Avec 253 M€ et un taux de réussite de 67 %, les Crous sont les grands bénéficiaires du volet immobilier du plan de relance : une situation dont se réjouit Dominique Marchand, présidente du Cnous, qui y voit la reconnaissance de l’action et du professionnalisme des équipes des Crous. Dans un entretien à AEF info le 16 décembre 2020, elle explique que ce soutien du plan de relance, qui représente trois fois le volume annuel des crédits d’investissement du Cnous, a un "effet levier multiple" : il "libère des fonds disponibles, que ce soit pour finir des actions engagées, accompagner des projets non lauréats ou encore concentrer nos crédits sur des opérations de construction de logements – et non de seules réhabilitations". Ce qui permet que tous les territoires en bénéficient in fine, directement ou indirectement en fonction de leurs besoins.
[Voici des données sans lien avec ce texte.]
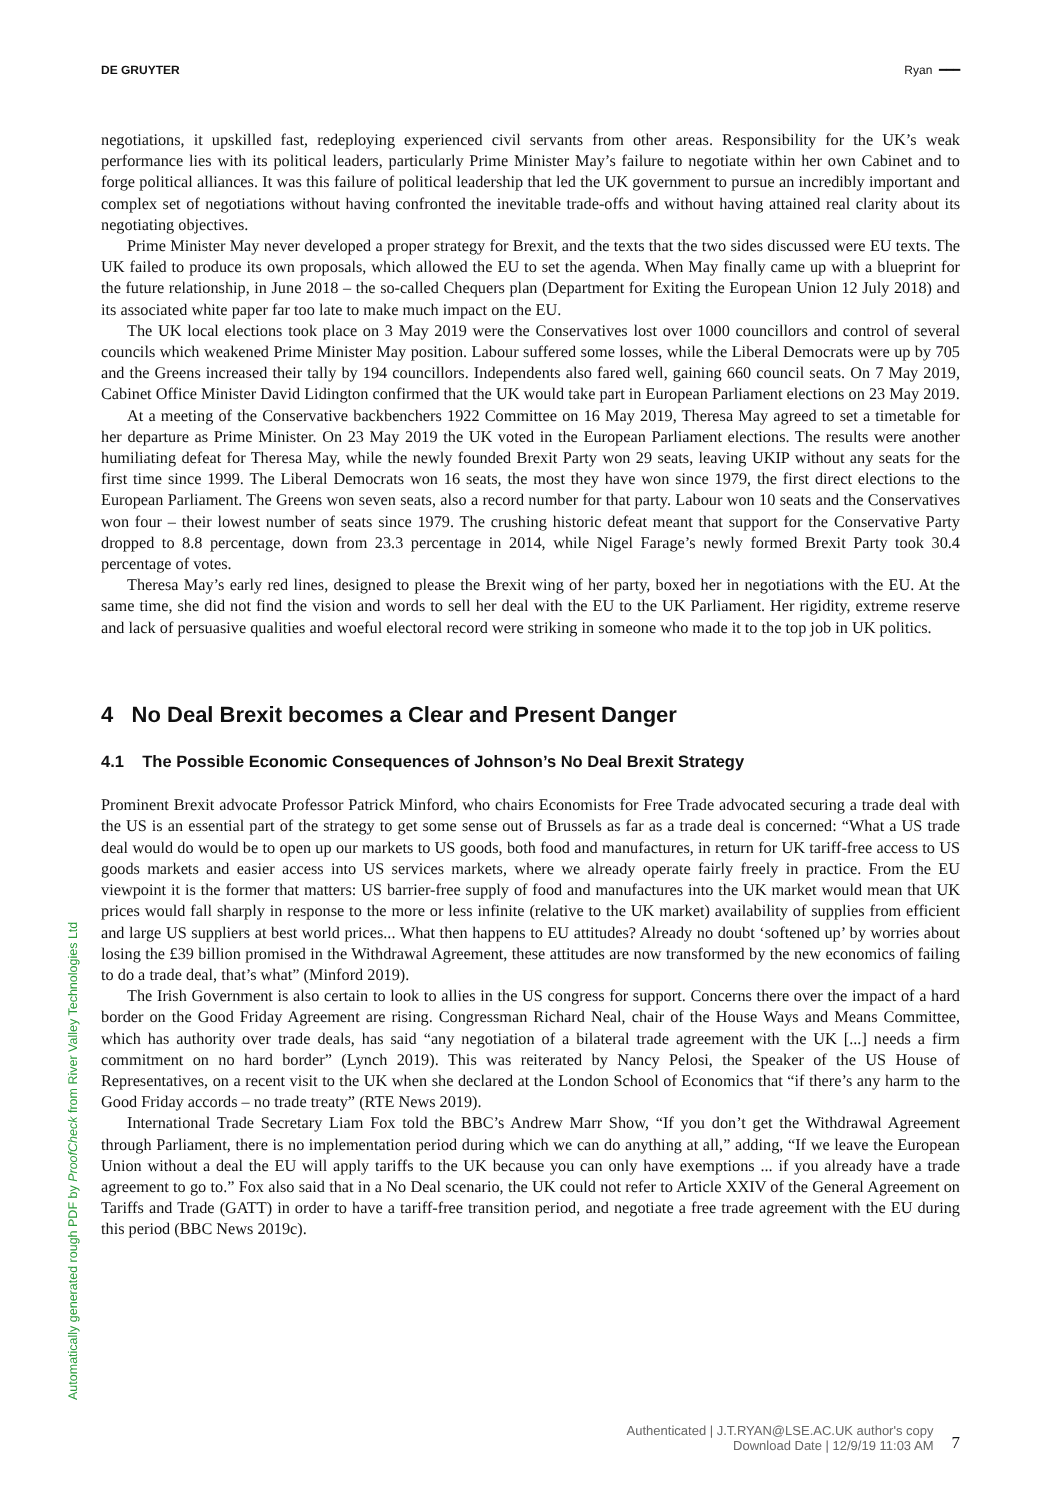DE GRUYTER Ryan ━━━
negotiations, it upskilled fast, redeploying experienced civil servants from other areas. Responsibility for the UK’s weak performance lies with its political leaders, particularly Prime Minister May’s failure to negotiate within her own Cabinet and to forge political alliances. It was this failure of political leadership that led the UK government to pursue an incredibly important and complex set of negotiations without having confronted the inevitable trade-offs and without having attained real clarity about its negotiating objectives.
Prime Minister May never developed a proper strategy for Brexit, and the texts that the two sides discussed were EU texts. The UK failed to produce its own proposals, which allowed the EU to set the agenda. When May finally came up with a blueprint for the future relationship, in June 2018 – the so-called Chequers plan (Department for Exiting the European Union 12 July 2018) and its associated white paper far too late to make much impact on the EU.
The UK local elections took place on 3 May 2019 were the Conservatives lost over 1000 councillors and control of several councils which weakened Prime Minister May position. Labour suffered some losses, while the Liberal Democrats were up by 705 and the Greens increased their tally by 194 councillors. Independents also fared well, gaining 660 council seats. On 7 May 2019, Cabinet Office Minister David Lidington confirmed that the UK would take part in European Parliament elections on 23 May 2019.
At a meeting of the Conservative backbenchers 1922 Committee on 16 May 2019, Theresa May agreed to set a timetable for her departure as Prime Minister. On 23 May 2019 the UK voted in the European Parliament elections. The results were another humiliating defeat for Theresa May, while the newly founded Brexit Party won 29 seats, leaving UKIP without any seats for the first time since 1999. The Liberal Democrats won 16 seats, the most they have won since 1979, the first direct elections to the European Parliament. The Greens won seven seats, also a record number for that party. Labour won 10 seats and the Conservatives won four – their lowest number of seats since 1979. The crushing historic defeat meant that support for the Conservative Party dropped to 8.8 percentage, down from 23.3 percentage in 2014, while Nigel Farage’s newly formed Brexit Party took 30.4 percentage of votes.
Theresa May’s early red lines, designed to please the Brexit wing of her party, boxed her in negotiations with the EU. At the same time, she did not find the vision and words to sell her deal with the EU to the UK Parliament. Her rigidity, extreme reserve and lack of persuasive qualities and woeful electoral record were striking in someone who made it to the top job in UK politics.
4 No Deal Brexit becomes a Clear and Present Danger
4.1 The Possible Economic Consequences of Johnson’s No Deal Brexit Strategy
Prominent Brexit advocate Professor Patrick Minford, who chairs Economists for Free Trade advocated securing a trade deal with the US is an essential part of the strategy to get some sense out of Brussels as far as a trade deal is concerned: “What a US trade deal would do would be to open up our markets to US goods, both food and manufactures, in return for UK tariff-free access to US goods markets and easier access into US services markets, where we already operate fairly freely in practice. From the EU viewpoint it is the former that matters: US barrier-free supply of food and manufactures into the UK market would mean that UK prices would fall sharply in response to the more or less infinite (relative to the UK market) availability of supplies from efficient and large US suppliers at best world prices... What then happens to EU attitudes? Already no doubt ‘softened up’ by worries about losing the £39 billion promised in the Withdrawal Agreement, these attitudes are now transformed by the new economics of failing to do a trade deal, that’s what” (Minford 2019).
The Irish Government is also certain to look to allies in the US congress for support. Concerns there over the impact of a hard border on the Good Friday Agreement are rising. Congressman Richard Neal, chair of the House Ways and Means Committee, which has authority over trade deals, has said “any negotiation of a bilateral trade agreement with the UK [...] needs a firm commitment on no hard border” (Lynch 2019). This was reiterated by Nancy Pelosi, the Speaker of the US House of Representatives, on a recent visit to the UK when she declared at the London School of Economics that “if there’s any harm to the Good Friday accords – no trade treaty” (RTE News 2019).
International Trade Secretary Liam Fox told the BBC’s Andrew Marr Show, “If you don’t get the Withdrawal Agreement through Parliament, there is no implementation period during which we can do anything at all,” adding, “If we leave the European Union without a deal the EU will apply tariffs to the UK because you can only have exemptions ... if you already have a trade agreement to go to.” Fox also said that in a No Deal scenario, the UK could not refer to Article XXIV of the General Agreement on Tariffs and Trade (GATT) in order to have a tariff-free transition period, and negotiate a free trade agreement with the EU during this period (BBC News 2019c).
Automatically generated rough PDF by ProofCheck from River Valley Technologies Ltd
Authenticated | J.T.RYAN@LSE.AC.UK author's copy
Download Date | 12/9/19 11:03 AM
7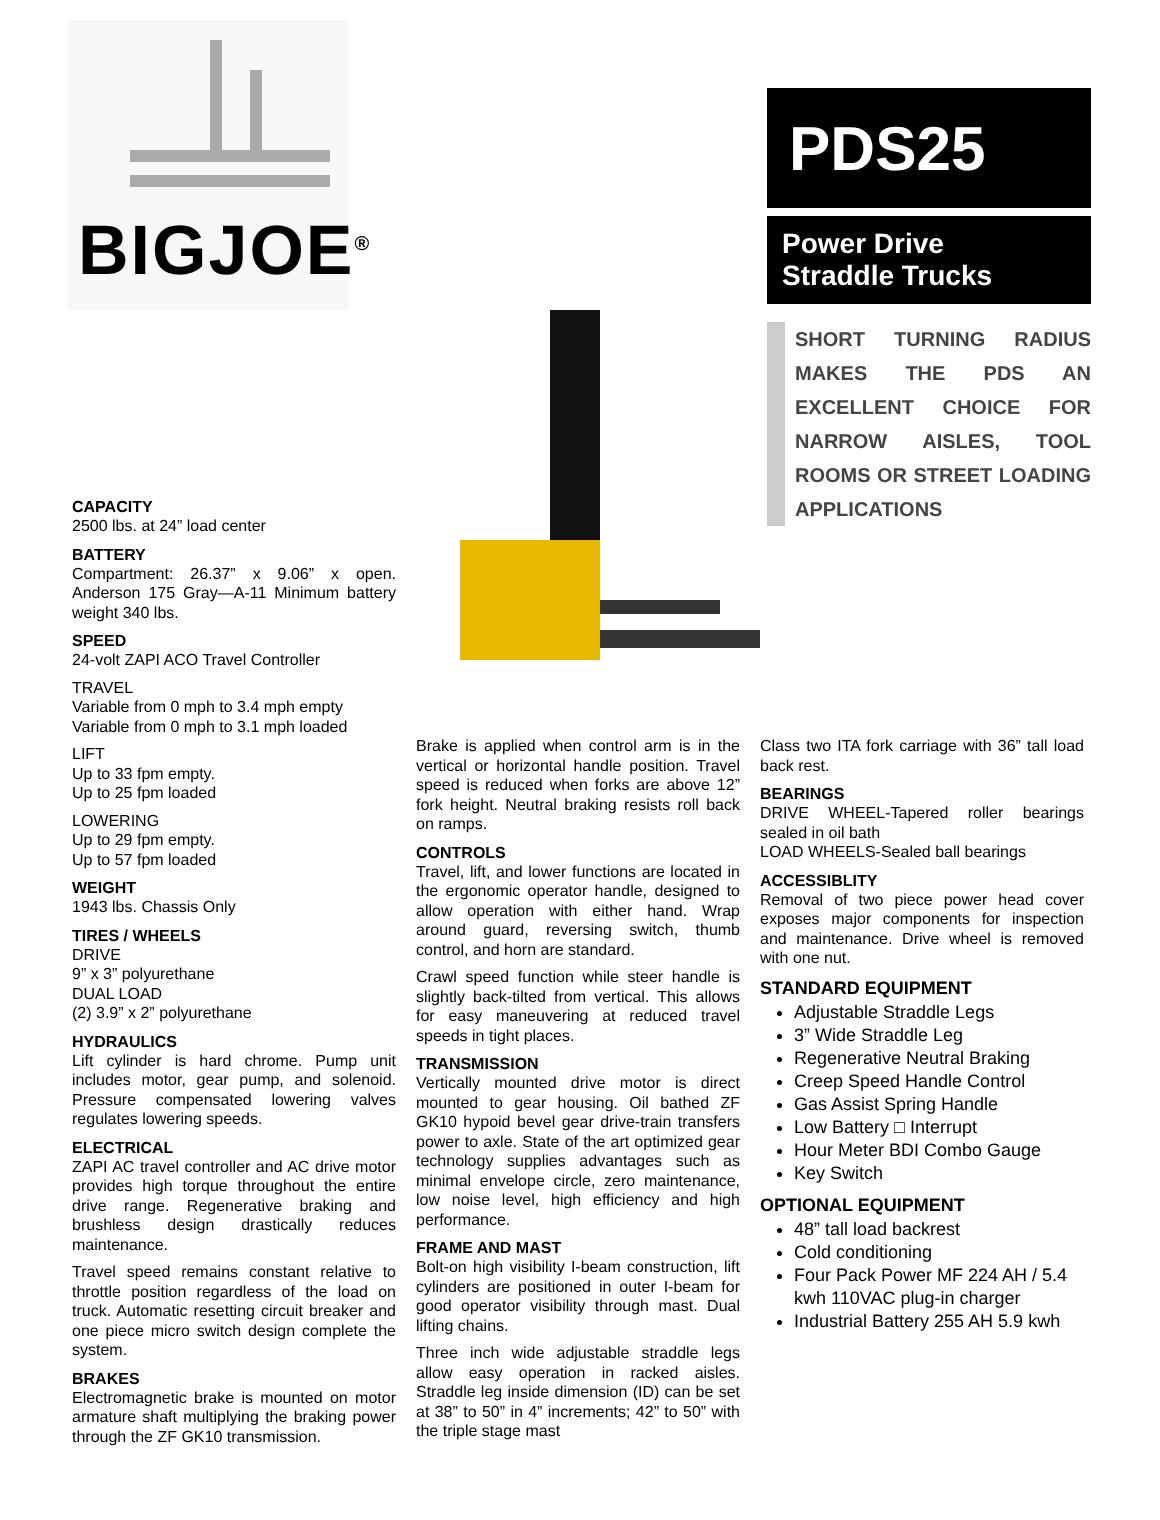BIGJOE<sup>®</sup>
PDS25
Power Drive
Straddle Trucks
SHORT TURNING RADIUS MAKES THE PDS AN EXCELLENT CHOICE FOR NARROW AISLES, TOOL ROOMS OR STREET LOADING APPLICATIONS
CAPACITY
2500 lbs. at 24” load center
BATTERY
Compartment: 26.37” x 9.06” x open. Anderson 175 Gray—A-11 Minimum battery weight 340 lbs.
SPEED
24-volt ZAPI ACO Travel Controller
TRAVEL
Variable from 0 mph to 3.4 mph empty
Variable from 0 mph to 3.1 mph loaded
LIFT
Up to 33 fpm empty.
Up to 25 fpm loaded
LOWERING
Up to 29 fpm empty.
Up to 57 fpm loaded
WEIGHT
1943 lbs. Chassis Only
TIRES / WHEELS
DRIVE
9” x 3” polyurethane
DUAL LOAD
(2) 3.9” x 2” polyurethane
HYDRAULICS
Lift cylinder is hard chrome. Pump unit includes motor, gear pump, and solenoid. Pressure compensated lowering valves regulates lowering speeds.
ELECTRICAL
ZAPI AC travel controller and AC drive motor provides high torque throughout the entire drive range. Regenerative braking and brushless design drastically reduces maintenance.
Travel speed remains constant relative to throttle position regardless of the load on truck. Automatic resetting circuit breaker and one piece micro switch design complete the system.
BRAKES
Electromagnetic brake is mounted on motor armature shaft multiplying the braking power through the ZF GK10 transmission.
Brake is applied when control arm is in the vertical or horizontal handle position. Travel speed is reduced when forks are above 12” fork height. Neutral braking resists roll back on ramps.
CONTROLS
Travel, lift, and lower functions are located in the ergonomic operator handle, designed to allow operation with either hand. Wrap around guard, reversing switch, thumb control, and horn are standard.
Crawl speed function while steer handle is slightly back-tilted from vertical. This allows for easy maneuvering at reduced travel speeds in tight places.
TRANSMISSION
Vertically mounted drive motor is direct mounted to gear housing. Oil bathed ZF GK10 hypoid bevel gear drive-train transfers power to axle. State of the art optimized gear technology supplies advantages such as minimal envelope circle, zero maintenance, low noise level, high efficiency and high performance.
FRAME AND MAST
Bolt-on high visibility I-beam construction, lift cylinders are positioned in outer I-beam for good operator visibility through mast. Dual lifting chains.
Three inch wide adjustable straddle legs allow easy operation in racked aisles. Straddle leg inside dimension (ID) can be set at 38” to 50” in 4” increments; 42” to 50” with the triple stage mast
Class two ITA fork carriage with 36” tall load back rest.
BEARINGS
DRIVE WHEEL-Tapered roller bearings sealed in oil bath
LOAD WHEELS-Sealed ball bearings
ACCESSIBLITY
Removal of two piece power head cover exposes major components for inspection and maintenance. Drive wheel is removed with one nut.
STANDARD EQUIPMENT
Adjustable Straddle Legs
3” Wide Straddle Leg
Regenerative Neutral Braking
Creep Speed Handle Control
Gas Assist Spring Handle
Low Battery □ Interrupt
Hour Meter BDI Combo Gauge
Key Switch
OPTIONAL EQUIPMENT
48” tall load backrest
Cold conditioning
Four Pack Power MF 224 AH / 5.4 kwh 110VAC plug-in charger
Industrial Battery 255 AH 5.9 kwh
Dominique Marchand, présidente du Cnous. Cnous

AEF info : Les Crous sont au cœur de la bataille actuelle contre la précarité et la détresse psychologique des étudiants privés d’enseignement en présentiel. Quel est votre état d’esprit ?

Dominique Marchand : Au fond de moi, je suis très satisfaite. Les mesures annoncées par le gouvernement depuis trois semaines – que ce soit les aides supplémentaires, les référents étudiants dans les résidences universitaires ou la création de postes d’assistants sociaux – reposent sur le réseau des Crous et témoignent donc d’une forte reconnaissance de notre action. Sans compter les arbitrages du plan de relance qui nous sont extrêmement favorables !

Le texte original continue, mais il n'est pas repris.